Europe’s most celebrated artists had stayed in this hotel, paying for their pleasures with their work. A large Calder mobile swung in the breeze at the head of the swimming pool. There was a Fernand Léger mural on one side of the restaurant courtyard, and a César Baldaccini sculpture standing guard at its entrance. In Cleo and Frank’s bedroom, a pencil sketch of the Virgin Mary by Matisse hung unassumingly above the bed.
“One and a half grand!” called the voice downstairs. “But you’ve got to bull’s-eye through the swan. Last offer.”
“The swan?” Frank shouted. “You’re kidding! It’s child-sized!”
The swan was Cleo’s ride of choice. Frank had returned from the tabac that morning with a shopping bag of pool toys that included a grinning dolphin, a crocodile bed, a flotation ring with a swan’s head and wings, and a surrealistic giant lobster claw. Cleo and Frank had made a game of racing them while the other guests lay sunning themselves like lizards around the pool.
“Frank, please,” said Cleo quietly to his back.
“Cleo has an objection!” Frank said, laughing, to the voice below.
“Don’t wimp out now, brother!” The voice was taunting. “It’s only one floor. Well, two … You can make it.”
“Please don’t,” said Cleo. “For me.”
Frank looked back at Cleo. She held his gaze. He smiled.
“Fuck it!” he yelled and turned back to the voice below. He clambered over the railings and held himself steady with two hands behind him. “One and a half grand! A down payment on my head surgery!”
“We’re in Europe!” the voice yelled. “It’s free!”
It took Cleo less than ten seconds to walk to the door and slam it behind her. It took her another thirty to realize he was not coming after her. She stood in the hallway, still holding the ashtray, and listened for the splash, but she heard nothing. She would not turn back now. Carefully, she carried herself down the stairs and through the courtyard below. She paused again in front of the wooden door that led outside. Suddenly it opened, revealing one of the pair of retired headmistresses who had introduced themselves to Cleo and Frank a few days earlier by the pool.

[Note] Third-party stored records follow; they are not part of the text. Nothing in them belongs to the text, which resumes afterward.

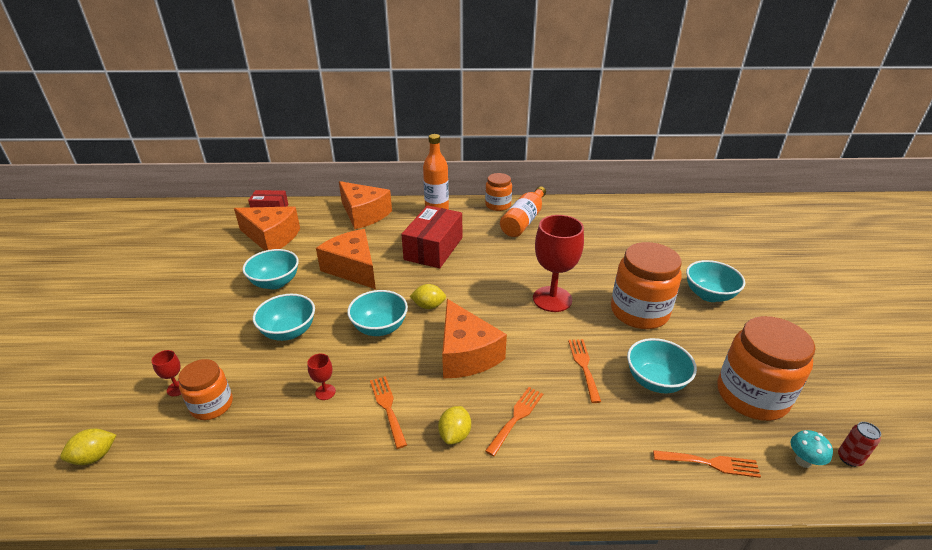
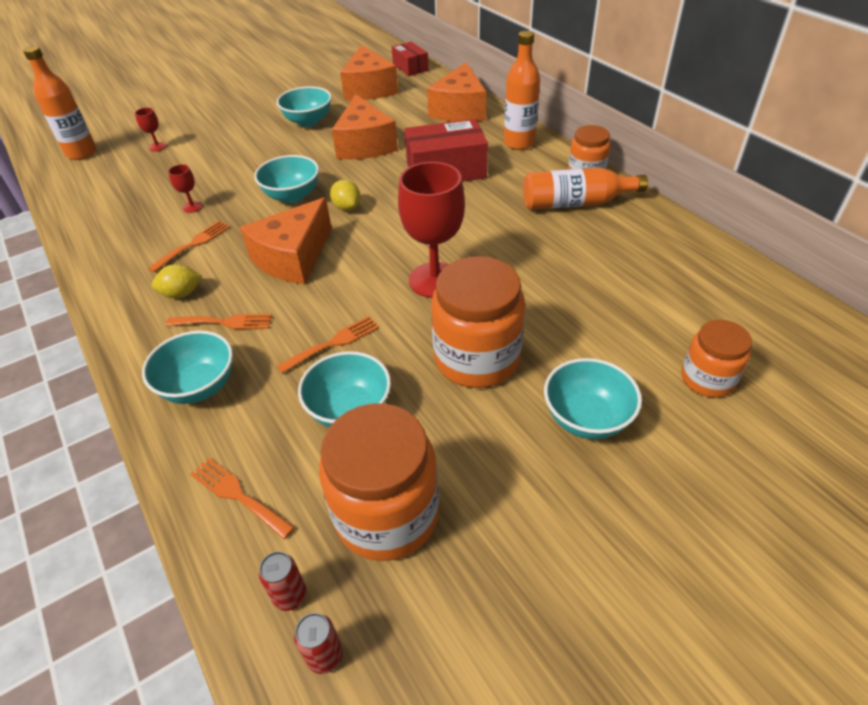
camera: 60 degrees right, 10 degrees up
(95, 456) = (81, 153): yellow lemon -> orange bottle
(212, 405) = (149, 168): orange jar -> orange jar (707, 379)
(289, 332) = (251, 157): turquoise bowl -> turquoise bowl (199, 386)
(353, 268) = (364, 145): orange cheese -> orange cheese turned 150 degrees clockwise
(710, 463) = (238, 495): orange fork -> orange fork turned 150 degrees clockwise
(803, 461) = (290, 595): turquoise mushroom -> red can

“Hello, dear. Heading out?”
It was the beginning of the off-season, and the handful of remaining guests at the hotel had formed a temporary community, chatting to each other over their cantaloupe and coffee in the mornings, taking up the same positions around the pool each day. Cleo and Frank suspected that the headmistresses were covertly a couple and enjoyed watching them sit under the shade of the Cyprus trees, playing cards. They both adored Frank, who flirted with them shamelessly and always offered them a glass from the bottles of chilled white wine he ordered a steady supply of by the pool.